Beijing will likely offer to move some electric-vehicle production to the European Union as part of a long-term deal to avert a trade war, a key issue ahead of this week's China-EU summit, a Chinese policy advisor and international affairs experts have told MNI.

"China is now expecting the EU to impose tariffs," said Qi Yue, deputy director at the international cooperation department at the State-owned Asset Administration Commission of the State Council.

The EU has opened an investigation into China's use of subsidies and cheap financing within its EV industry, which has fuelled a rapid export increase. Chinese EVs account for 8% of the Eurozone's market with imports totalling 313,723 last year. The trade could reach 15% by 2025 and tip 1.2 million units a year by 2030, according to ABI Research.

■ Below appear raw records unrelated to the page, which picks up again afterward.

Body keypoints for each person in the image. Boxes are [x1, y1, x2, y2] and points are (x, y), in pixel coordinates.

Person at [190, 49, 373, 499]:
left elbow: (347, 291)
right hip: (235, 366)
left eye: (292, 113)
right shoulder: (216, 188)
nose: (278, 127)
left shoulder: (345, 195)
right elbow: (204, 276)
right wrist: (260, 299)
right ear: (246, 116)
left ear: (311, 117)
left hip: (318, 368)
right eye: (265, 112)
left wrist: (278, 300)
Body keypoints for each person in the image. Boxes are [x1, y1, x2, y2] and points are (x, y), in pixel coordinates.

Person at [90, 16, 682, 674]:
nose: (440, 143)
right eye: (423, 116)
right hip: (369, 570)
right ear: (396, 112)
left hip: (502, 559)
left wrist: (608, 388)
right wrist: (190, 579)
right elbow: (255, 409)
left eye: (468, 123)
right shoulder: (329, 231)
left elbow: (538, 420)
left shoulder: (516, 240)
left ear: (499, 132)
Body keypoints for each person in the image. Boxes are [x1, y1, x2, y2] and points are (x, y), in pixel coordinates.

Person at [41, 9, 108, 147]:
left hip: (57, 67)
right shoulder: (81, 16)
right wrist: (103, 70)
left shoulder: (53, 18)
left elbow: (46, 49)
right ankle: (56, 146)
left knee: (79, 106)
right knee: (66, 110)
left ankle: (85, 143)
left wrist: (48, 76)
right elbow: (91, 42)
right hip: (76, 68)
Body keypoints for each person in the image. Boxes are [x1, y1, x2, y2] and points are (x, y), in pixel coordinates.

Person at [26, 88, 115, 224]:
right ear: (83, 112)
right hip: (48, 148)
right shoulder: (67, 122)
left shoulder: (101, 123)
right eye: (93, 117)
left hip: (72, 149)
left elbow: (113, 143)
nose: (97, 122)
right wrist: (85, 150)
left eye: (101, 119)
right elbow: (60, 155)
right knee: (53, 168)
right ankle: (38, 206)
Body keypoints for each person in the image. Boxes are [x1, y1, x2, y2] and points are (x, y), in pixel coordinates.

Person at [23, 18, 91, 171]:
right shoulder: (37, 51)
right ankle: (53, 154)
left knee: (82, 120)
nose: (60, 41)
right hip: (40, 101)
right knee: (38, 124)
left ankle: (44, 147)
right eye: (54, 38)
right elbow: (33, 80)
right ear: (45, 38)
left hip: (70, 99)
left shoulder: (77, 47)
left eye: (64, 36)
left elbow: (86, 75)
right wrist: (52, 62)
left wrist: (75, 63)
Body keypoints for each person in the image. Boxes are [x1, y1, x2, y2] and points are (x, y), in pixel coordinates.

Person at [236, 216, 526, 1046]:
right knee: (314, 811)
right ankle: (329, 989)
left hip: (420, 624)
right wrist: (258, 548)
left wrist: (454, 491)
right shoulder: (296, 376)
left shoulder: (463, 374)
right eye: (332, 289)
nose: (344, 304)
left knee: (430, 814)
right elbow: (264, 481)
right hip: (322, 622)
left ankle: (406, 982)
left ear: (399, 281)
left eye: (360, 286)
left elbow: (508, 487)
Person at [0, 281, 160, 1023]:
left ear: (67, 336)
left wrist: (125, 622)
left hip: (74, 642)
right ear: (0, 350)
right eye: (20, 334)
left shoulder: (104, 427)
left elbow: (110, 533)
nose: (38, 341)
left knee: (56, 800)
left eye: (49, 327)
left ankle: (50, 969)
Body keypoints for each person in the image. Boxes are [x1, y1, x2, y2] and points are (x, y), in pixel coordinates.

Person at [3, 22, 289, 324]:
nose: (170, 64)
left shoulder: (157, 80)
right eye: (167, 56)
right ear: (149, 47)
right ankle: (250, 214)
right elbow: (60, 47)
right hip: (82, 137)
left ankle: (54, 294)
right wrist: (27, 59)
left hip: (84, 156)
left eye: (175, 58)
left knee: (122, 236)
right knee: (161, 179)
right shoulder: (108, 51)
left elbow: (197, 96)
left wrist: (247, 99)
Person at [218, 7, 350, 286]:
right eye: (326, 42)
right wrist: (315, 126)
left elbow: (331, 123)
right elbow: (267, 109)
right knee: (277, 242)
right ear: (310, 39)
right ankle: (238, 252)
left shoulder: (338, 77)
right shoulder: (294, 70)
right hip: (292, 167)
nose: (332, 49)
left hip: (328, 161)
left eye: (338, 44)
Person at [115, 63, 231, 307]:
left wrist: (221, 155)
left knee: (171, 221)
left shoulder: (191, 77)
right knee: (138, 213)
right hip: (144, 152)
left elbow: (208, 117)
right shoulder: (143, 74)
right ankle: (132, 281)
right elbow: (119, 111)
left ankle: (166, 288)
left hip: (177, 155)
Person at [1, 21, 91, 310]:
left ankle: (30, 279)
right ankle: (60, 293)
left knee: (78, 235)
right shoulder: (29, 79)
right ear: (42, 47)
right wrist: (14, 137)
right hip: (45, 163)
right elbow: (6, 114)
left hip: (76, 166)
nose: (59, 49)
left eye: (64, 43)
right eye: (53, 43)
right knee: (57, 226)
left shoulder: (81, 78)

Officials from China’s Ministry of Commerce have labelled the EU's investigation “pre-determined,” and potentially in breach of World Trade Organisation rules. Advisors have told MNI a deal with France could also help China avoid tariffs. (See MNI: France Deal Key To Avoid EU Trade War - China Advisor)

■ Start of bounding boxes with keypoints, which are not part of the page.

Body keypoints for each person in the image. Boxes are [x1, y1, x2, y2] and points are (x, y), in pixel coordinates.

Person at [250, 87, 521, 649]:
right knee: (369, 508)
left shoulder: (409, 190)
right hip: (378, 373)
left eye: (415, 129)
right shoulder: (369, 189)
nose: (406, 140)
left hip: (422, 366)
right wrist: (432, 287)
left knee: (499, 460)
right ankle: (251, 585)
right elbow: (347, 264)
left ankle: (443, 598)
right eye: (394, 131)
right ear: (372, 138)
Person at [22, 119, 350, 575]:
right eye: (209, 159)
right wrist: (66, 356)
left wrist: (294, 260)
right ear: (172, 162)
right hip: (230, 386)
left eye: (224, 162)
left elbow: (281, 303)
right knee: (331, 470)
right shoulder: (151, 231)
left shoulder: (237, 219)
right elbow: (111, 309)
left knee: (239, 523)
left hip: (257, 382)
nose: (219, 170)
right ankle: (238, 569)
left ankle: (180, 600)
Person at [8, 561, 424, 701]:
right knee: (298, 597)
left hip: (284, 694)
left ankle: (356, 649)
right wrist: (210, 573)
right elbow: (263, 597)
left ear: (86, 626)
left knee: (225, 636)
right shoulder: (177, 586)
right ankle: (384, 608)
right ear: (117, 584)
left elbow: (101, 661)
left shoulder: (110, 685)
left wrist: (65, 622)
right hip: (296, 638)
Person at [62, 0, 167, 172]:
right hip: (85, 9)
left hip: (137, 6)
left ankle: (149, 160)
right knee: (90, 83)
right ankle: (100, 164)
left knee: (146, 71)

Beijing, however, will likely not retaliate in the hope it can achieve a more mutually beneficial solution over time, said Wang Yiwei, director at the Institute of International Affairs at Renmin University. “A deal will be reached that involves Chinese firms localising production within the EU, similar to how German car manufacturers have accessed China's domestic market,” he predicted.

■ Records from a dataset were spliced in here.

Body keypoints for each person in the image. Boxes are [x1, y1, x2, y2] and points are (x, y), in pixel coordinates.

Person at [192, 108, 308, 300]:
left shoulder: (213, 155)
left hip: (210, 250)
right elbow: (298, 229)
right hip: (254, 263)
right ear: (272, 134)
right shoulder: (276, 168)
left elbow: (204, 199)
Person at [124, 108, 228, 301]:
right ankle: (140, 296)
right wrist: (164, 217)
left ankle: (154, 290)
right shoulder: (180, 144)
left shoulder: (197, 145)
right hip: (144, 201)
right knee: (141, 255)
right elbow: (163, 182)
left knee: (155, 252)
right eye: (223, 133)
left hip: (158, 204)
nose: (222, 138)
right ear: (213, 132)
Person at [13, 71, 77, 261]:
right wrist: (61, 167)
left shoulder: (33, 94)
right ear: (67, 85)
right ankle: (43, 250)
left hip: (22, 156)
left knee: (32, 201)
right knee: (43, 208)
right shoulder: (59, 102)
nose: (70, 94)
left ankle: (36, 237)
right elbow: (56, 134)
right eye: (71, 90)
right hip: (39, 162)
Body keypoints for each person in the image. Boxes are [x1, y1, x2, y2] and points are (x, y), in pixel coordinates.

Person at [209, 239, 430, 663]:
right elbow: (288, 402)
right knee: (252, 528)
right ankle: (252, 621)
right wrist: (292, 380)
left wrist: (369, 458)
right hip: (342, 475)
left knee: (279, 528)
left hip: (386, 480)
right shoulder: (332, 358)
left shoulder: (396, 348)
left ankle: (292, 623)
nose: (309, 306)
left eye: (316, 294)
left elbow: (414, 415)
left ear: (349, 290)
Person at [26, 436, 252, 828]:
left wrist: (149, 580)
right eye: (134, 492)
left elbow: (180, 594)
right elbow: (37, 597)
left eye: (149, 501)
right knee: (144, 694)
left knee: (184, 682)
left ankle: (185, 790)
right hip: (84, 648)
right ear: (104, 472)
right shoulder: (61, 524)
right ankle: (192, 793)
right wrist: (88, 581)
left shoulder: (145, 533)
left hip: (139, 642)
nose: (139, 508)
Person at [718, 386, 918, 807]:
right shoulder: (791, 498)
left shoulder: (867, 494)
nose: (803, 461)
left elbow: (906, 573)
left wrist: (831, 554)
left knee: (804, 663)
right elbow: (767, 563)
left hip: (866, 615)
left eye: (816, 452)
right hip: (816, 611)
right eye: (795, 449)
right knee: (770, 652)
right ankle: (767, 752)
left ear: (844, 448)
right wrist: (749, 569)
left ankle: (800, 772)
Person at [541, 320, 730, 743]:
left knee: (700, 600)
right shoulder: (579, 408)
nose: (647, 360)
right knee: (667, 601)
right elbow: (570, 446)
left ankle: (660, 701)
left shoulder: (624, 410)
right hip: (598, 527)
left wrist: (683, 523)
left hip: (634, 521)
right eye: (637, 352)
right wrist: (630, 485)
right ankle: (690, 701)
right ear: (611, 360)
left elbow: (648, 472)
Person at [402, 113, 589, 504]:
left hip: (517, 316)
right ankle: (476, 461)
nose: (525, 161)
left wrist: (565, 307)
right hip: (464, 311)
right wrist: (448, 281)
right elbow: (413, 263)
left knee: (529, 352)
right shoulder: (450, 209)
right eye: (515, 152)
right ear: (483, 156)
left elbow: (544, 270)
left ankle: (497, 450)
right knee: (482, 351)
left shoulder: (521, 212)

Hu Biliang, dean of the Emerging Markets Research Institute at Beijing Normal University, said the large trade volume between China and Europe meant both sides could not afford a trade war and, given the currently low economic importance of new energy vehicles (NEVs), an agreement was possible.

Chinese carmakers were investigating potential EU production, but this will take time and likely start with kit assemblies, according to Namrita Chow, business intelligence analyst at the Association of European Vehicle Logistics.

The EU plans to finalise its probe by June 2024 at the latest. NEV exports to the EU increased 112% y/y between January-July this year and 361% from the same period in 2021, customs data showed. Cui Dongshu, secretary general at the China Association of Automobile Manufacturers, recently warned EU tariffs could jump to 20% from 10% if the investigation rules against China.

SUMMIT AHEAD

EU President Ursula von der Leyen recently told reporters her visit to Beijing will aim to “level the playing field” on trade issues and address Chinese overcapacity, which has distorted EU markets, while EU Trade Commissioner Valdis Dombrovskis has previously pointed to 2022's EUR365.7 billion trade deficit, which had increased by 46% y/y.

Chinese expectations for the summit remain low due to the ongoing trade issues, but it shows a negotiated settlement is possible, Wang noted. “The summit at least stabilises relations, but it's possible it ends without a joint statement being issued,” he said, adding the recent thaw in China-U.S. relations following the San Francisco meeting will also help sooth the EU.

As an export led economy, Chinese leaders have repeatedly stressed the need for the EU and U.S. to resist decoupling and deglobalisation, with China’s Premier Li Qiang this week calling for greater international supply-chain cooperation.